Stored records:

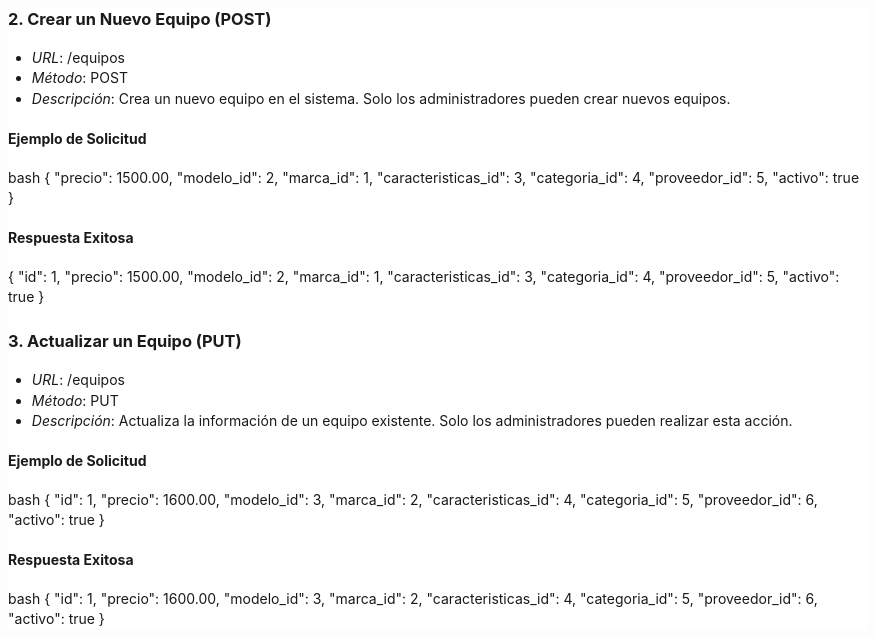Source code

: ### 2. Crear un Nuevo Equipo (POST)
- *URL*: /equipos
- *Método*: POST
- *Descripción*: Crea un nuevo equipo en el sistema. Solo los administradores pueden crear nuevos equipos.
#### Ejemplo de Solicitud
bash
{
    "precio": 1500.00,
    "modelo_id": 2,
    "marca_id": 1,
    "caracteristicas_id": 3,
    "categoria_id": 4,
    "proveedor_id": 5,
    "activo": true
}

#### Respuesta Exitosa

{
    "id": 1,
    "precio": 1500.00,
    "modelo_id": 2,
    "marca_id": 1,
    "caracteristicas_id": 3,
    "categoria_id": 4,
    "proveedor_id": 5,
    "activo": true
}


### 3. Actualizar un Equipo (PUT)
- *URL*: /equipos
- *Método*: PUT
- *Descripción*: Actualiza la información de un equipo existente. Solo los administradores pueden realizar esta acción.
#### Ejemplo de Solicitud
bash
{
    "id": 1,
    "precio": 1600.00,
    "modelo_id": 3,
    "marca_id": 2,
    "caracteristicas_id": 4,
    "categoria_id": 5,
    "proveedor_id": 6,
    "activo": true
}

#### Respuesta Exitosa
 bash
{
    "id": 1,
    "precio": 1600.00,
    "modelo_id": 3,
    "marca_id": 2,
    "caracteristicas_id": 4,
    "categoria_id": 5,
    "proveedor_id": 6,
    "activo": true
}
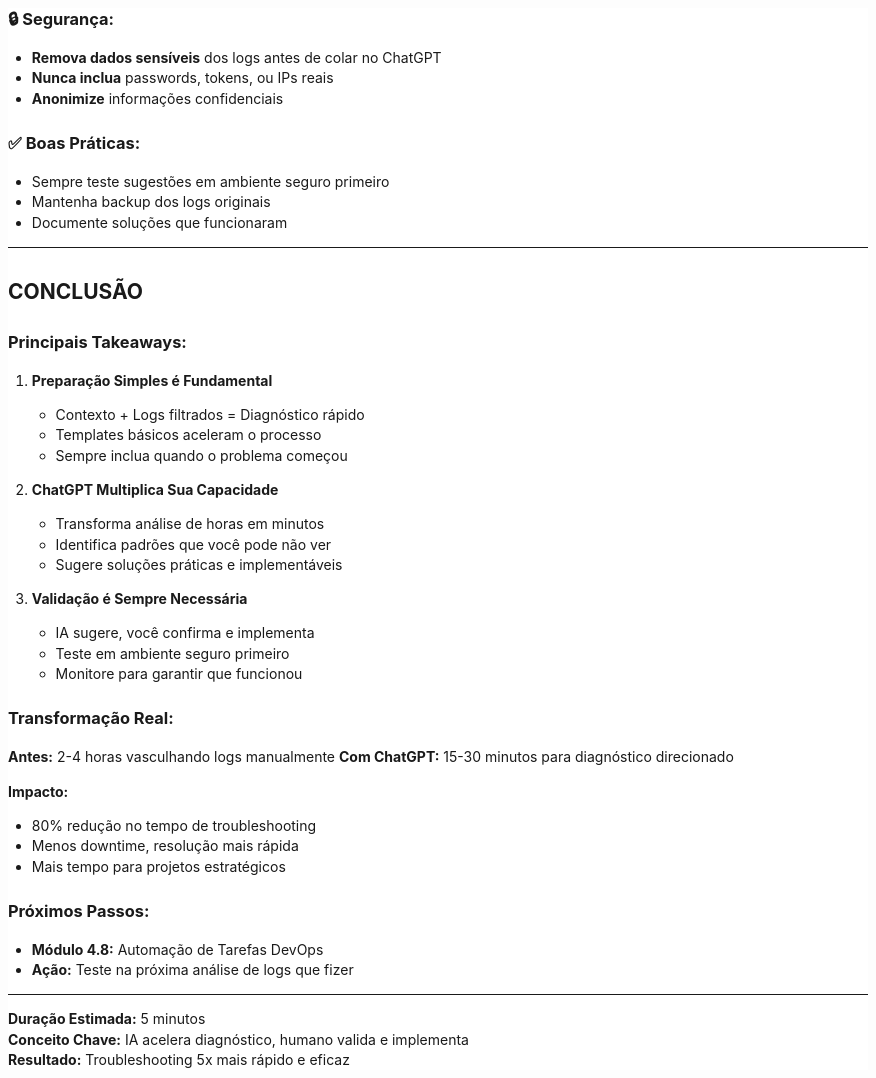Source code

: ### 🔒 Segurança:
- **Remova dados sensíveis** dos logs antes de colar no ChatGPT
- **Nunca inclua** passwords, tokens, ou IPs reais
- **Anonimize** informações confidenciais

### ✅ Boas Práticas:
- Sempre teste sugestões em ambiente seguro primeiro
- Mantenha backup dos logs originais
- Documente soluções que funcionaram

---

## CONCLUSÃO

### Principais Takeaways:

1. **Preparação Simples é Fundamental**
   - Contexto + Logs filtrados = Diagnóstico rápido
   - Templates básicos aceleram o processo
   - Sempre inclua quando o problema começou

2. **ChatGPT Multiplica Sua Capacidade**
   - Transforma análise de horas em minutos
   - Identifica padrões que você pode não ver
   - Sugere soluções práticas e implementáveis

3. **Validação é Sempre Necessária**
   - IA sugere, você confirma e implementa
   - Teste em ambiente seguro primeiro
   - Monitore para garantir que funcionou

### Transformação Real:

**Antes:** 2-4 horas vasculhando logs manualmente
**Com ChatGPT:** 15-30 minutos para diagnóstico direcionado

**Impacto:**
- 80% redução no tempo de troubleshooting
- Menos downtime, resolução mais rápida
- Mais tempo para projetos estratégicos

### Próximos Passos:
- **Módulo 4.8:** Automação de Tarefas DevOps
- **Ação:** Teste na próxima análise de logs que fizer

---

**Duração Estimada:** 5 minutos  
**Conceito Chave:** IA acelera diagnóstico, humano valida e implementa  
**Resultado:** Troubleshooting 5x mais rápido e eficaz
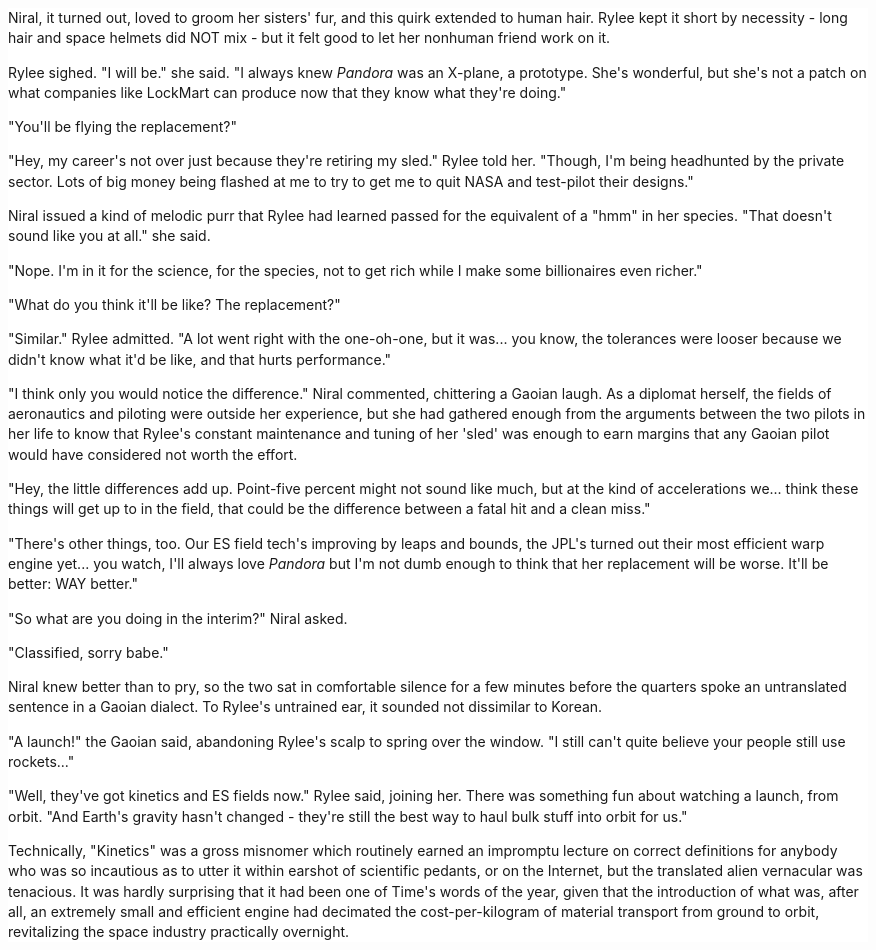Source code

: Niral, it turned out, loved to groom her sisters' fur, and this quirk extended to human hair. Rylee kept it short by necessity - long hair and space helmets did NOT mix - but it felt good to let her nonhuman friend work on it.

Rylee sighed. "I will be." she said. "I always knew *Pandora* was an X-plane, a prototype. She's wonderful, but she's not a patch on what companies like LockMart can produce now that they know what they're doing."

"You'll be flying the replacement?"

"Hey, my career's not over just because they're retiring my sled." Rylee told her. "Though, I'm being headhunted by the private sector. Lots of big money being flashed at me to try to get me to quit NASA and test-pilot their designs."

Niral issued a kind of melodic purr that Rylee had learned passed for the equivalent of a "hmm" in her species. "That doesn't sound like you at all." she said.

"Nope. I'm in it for the science, for the species, not to get rich while I make some billionaires even richer."

"What do you think it'll be like? The replacement?"

"Similar." Rylee admitted. "A lot went right with the one-oh-one, but it was... you know, the tolerances were looser because we didn't know what it'd be like, and that hurts performance."

"I think only you would notice the difference." Niral commented, chittering a Gaoian laugh. As a diplomat herself, the fields of aeronautics and piloting were outside her experience, but she had gathered enough from the arguments between the two pilots in her life to know that Rylee's constant maintenance and tuning of her 'sled' was enough to earn margins that any Gaoian pilot would have considered not worth the effort.

"Hey, the little differences add up. Point-five percent might not sound like much, but at the kind of accelerations we... think these things will get up to in the field, that could be the difference between a fatal hit and a clean miss."

"There's other things, too. Our ES field tech's improving by leaps and bounds, the JPL's turned out their most efficient warp engine yet... you watch, I'll always love *Pandora* but I'm not dumb enough to think that her replacement will be worse. It'll be better: WAY better."

"So what are you doing in the interim?" Niral asked.

"Classified, sorry babe."

Niral knew better than to pry, so the two sat in comfortable silence for a few minutes before the quarters spoke an untranslated sentence in a Gaoian dialect. To Rylee's untrained ear, it sounded not dissimilar to Korean.

"A launch!" the Gaoian said, abandoning Rylee's scalp to spring over the window. "I still can't quite believe your people still use rockets..."

"Well, they've got kinetics and ES fields now." Rylee said, joining her. There was something fun about watching a launch, from orbit. "And Earth's gravity hasn't changed - they're still the best way to haul bulk stuff into orbit for us."

Technically, "Kinetics" was a gross misnomer which routinely earned an impromptu lecture on correct definitions for anybody who was so incautious as to utter it within earshot of scientific pedants, or on the Internet, but the translated alien vernacular was tenacious. It was hardly surprising that it had been one of Time's words of the year, given that the introduction of what was, after all, an extremely small and efficient engine had decimated the cost-per-kilogram of material transport from ground to orbit, revitalizing the space industry practically overnight.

**WHAT TO WORK ON**.
Retype exactly, and only, the lines above from the one where "1. **Preparação Simples é Fundamental**" occurs up to and including the one where "- IA sugere, você confirma e implementa" occurs.

**SOLUTION BELOW**.
1. **Preparação Simples é Fundamental**
   - Contexto + Logs filtrados = Diagnóstico rápido
   - Templates básicos aceleram o processo
   - Sempre inclua quando o problema começou

2. **ChatGPT Multiplica Sua Capacidade**
   - Transforma análise de horas em minutos
   - Identifica padrões que você pode não ver
   - Sugere soluções práticas e implementáveis

3. **Validação é Sempre Necessária**
   - IA sugere, você confirma e implementa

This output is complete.